THE TASK:
Rename "locality" to "site" everywhere in the lines below, then write out all the lines again with nothing else changed.

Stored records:
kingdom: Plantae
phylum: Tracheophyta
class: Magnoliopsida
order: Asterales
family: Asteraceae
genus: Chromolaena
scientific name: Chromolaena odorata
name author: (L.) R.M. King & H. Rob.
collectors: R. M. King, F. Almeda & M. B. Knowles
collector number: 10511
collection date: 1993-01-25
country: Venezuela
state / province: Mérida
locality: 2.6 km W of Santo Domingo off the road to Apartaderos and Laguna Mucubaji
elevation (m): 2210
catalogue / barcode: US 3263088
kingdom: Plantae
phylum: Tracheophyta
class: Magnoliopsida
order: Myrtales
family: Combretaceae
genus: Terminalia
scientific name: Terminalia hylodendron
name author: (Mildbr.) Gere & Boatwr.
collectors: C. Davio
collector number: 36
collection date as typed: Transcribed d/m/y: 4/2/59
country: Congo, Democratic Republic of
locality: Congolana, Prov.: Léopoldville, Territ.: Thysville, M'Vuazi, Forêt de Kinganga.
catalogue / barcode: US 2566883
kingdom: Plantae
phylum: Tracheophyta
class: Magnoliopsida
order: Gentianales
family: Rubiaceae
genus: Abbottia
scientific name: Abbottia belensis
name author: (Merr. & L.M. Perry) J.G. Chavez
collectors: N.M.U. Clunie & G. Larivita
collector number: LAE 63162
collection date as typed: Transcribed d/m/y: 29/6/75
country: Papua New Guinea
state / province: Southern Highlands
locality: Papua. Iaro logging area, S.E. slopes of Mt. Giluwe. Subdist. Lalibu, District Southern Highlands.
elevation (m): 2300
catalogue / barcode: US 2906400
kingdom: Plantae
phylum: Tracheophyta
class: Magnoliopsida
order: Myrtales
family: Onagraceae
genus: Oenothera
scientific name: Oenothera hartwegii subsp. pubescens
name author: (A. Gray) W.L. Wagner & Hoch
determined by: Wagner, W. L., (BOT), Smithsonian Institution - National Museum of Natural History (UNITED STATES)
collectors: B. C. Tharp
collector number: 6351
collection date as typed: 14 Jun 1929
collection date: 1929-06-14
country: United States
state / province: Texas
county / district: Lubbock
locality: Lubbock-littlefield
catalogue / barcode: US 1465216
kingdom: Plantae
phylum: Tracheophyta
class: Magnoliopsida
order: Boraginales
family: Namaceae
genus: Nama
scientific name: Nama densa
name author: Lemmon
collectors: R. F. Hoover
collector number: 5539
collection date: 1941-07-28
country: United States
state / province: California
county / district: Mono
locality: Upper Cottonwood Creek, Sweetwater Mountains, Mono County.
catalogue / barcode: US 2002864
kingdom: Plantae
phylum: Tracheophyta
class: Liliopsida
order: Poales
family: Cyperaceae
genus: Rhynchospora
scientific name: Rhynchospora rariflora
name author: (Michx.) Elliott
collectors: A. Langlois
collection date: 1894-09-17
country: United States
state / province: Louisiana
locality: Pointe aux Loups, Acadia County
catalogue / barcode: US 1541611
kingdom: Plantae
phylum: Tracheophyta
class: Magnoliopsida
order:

OUTPUT:
kingdom: Plantae
phylum: Tracheophyta
class: Magnoliopsida
order: Asterales
family: Asteraceae
genus: Chromolaena
scientific name: Chromolaena odorata
name author: (L.) R.M. King & H. Rob.
collectors: R. M. King, F. Almeda & M. B. Knowles
collector number: 10511
collection date: 1993-01-25
country: Venezuela
state / province: Mérida
site: 2.6 km W of Santo Domingo off the road to Apartaderos and Laguna Mucubaji
elevation (m): 2210
catalogue / barcode: US 3263088
kingdom: Plantae
phylum: Tracheophyta
class: Magnoliopsida
order: Myrtales
family: Combretaceae
genus: Terminalia
scientific name: Terminalia hylodendron
name author: (Mildbr.) Gere & Boatwr.
collectors: C. Davio
collector number: 36
collection date as typed: Transcribed d/m/y: 4/2/59
country: Congo, Democratic Republic of
site: Congolana, Prov.: Léopoldville, Territ.: Thysville, M'Vuazi, Forêt de Kinganga.
catalogue / barcode: US 2566883
kingdom: Plantae
phylum: Tracheophyta
class: Magnoliopsida
order: Gentianales
family: Rubiaceae
genus: Abbottia
scientific name: Abbottia belensis
name author: (Merr. & L.M. Perry) J.G. Chavez
collectors: N.M.U. Clunie & G. Larivita
collector number: LAE 63162
collection date as typed: Transcribed d/m/y: 29/6/75
country: Papua New Guinea
state / province: Southern Highlands
site: Papua. Iaro logging area, S.E. slopes of Mt. Giluwe. Subdist. Lalibu, District Southern Highlands.
elevation (m): 2300
catalogue / barcode: US 2906400
kingdom: Plantae
phylum: Tracheophyta
class: Magnoliopsida
order: Myrtales
family: Onagraceae
genus: Oenothera
scientific name: Oenothera hartwegii subsp. pubescens
name author: (A. Gray) W.L. Wagner & Hoch
determined by: Wagner, W. L., (BOT), Smithsonian Institution - National Museum of Natural History (UNITED STATES)
collectors: B. C. Tharp
collector number: 6351
collection date as typed: 14 Jun 1929
collection date: 1929-06-14
country: United States
state / province: Texas
county / district: Lubbock
site: Lubbock-littlefield
catalogue / barcode: US 1465216
kingdom: Plantae
phylum: Tracheophyta
class: Magnoliopsida
order: Boraginales
family: Namaceae
genus: Nama
scientific name: Nama densa
name author: Lemmon
collectors: R. F. Hoover
collector number: 5539
collection date: 1941-07-28
country: United States
state / province: California
county / district: Mono
site: Upper Cottonwood Creek, Sweetwater Mountains, Mono County.
catalogue / barcode: US 2002864
kingdom: Plantae
phylum: Tracheophyta
class: Liliopsida
order: Poales
family: Cyperaceae
genus: Rhynchospora
scientific name: Rhynchospora rariflora
name author: (Michx.) Elliott
collectors: A. Langlois
collection date: 1894-09-17
country: United States
state / province: Louisiana
site: Pointe aux Loups, Acadia County
catalogue / barcode: US 1541611
kingdom: Plantae
phylum: Tracheophyta
class: Magnoliopsida
order:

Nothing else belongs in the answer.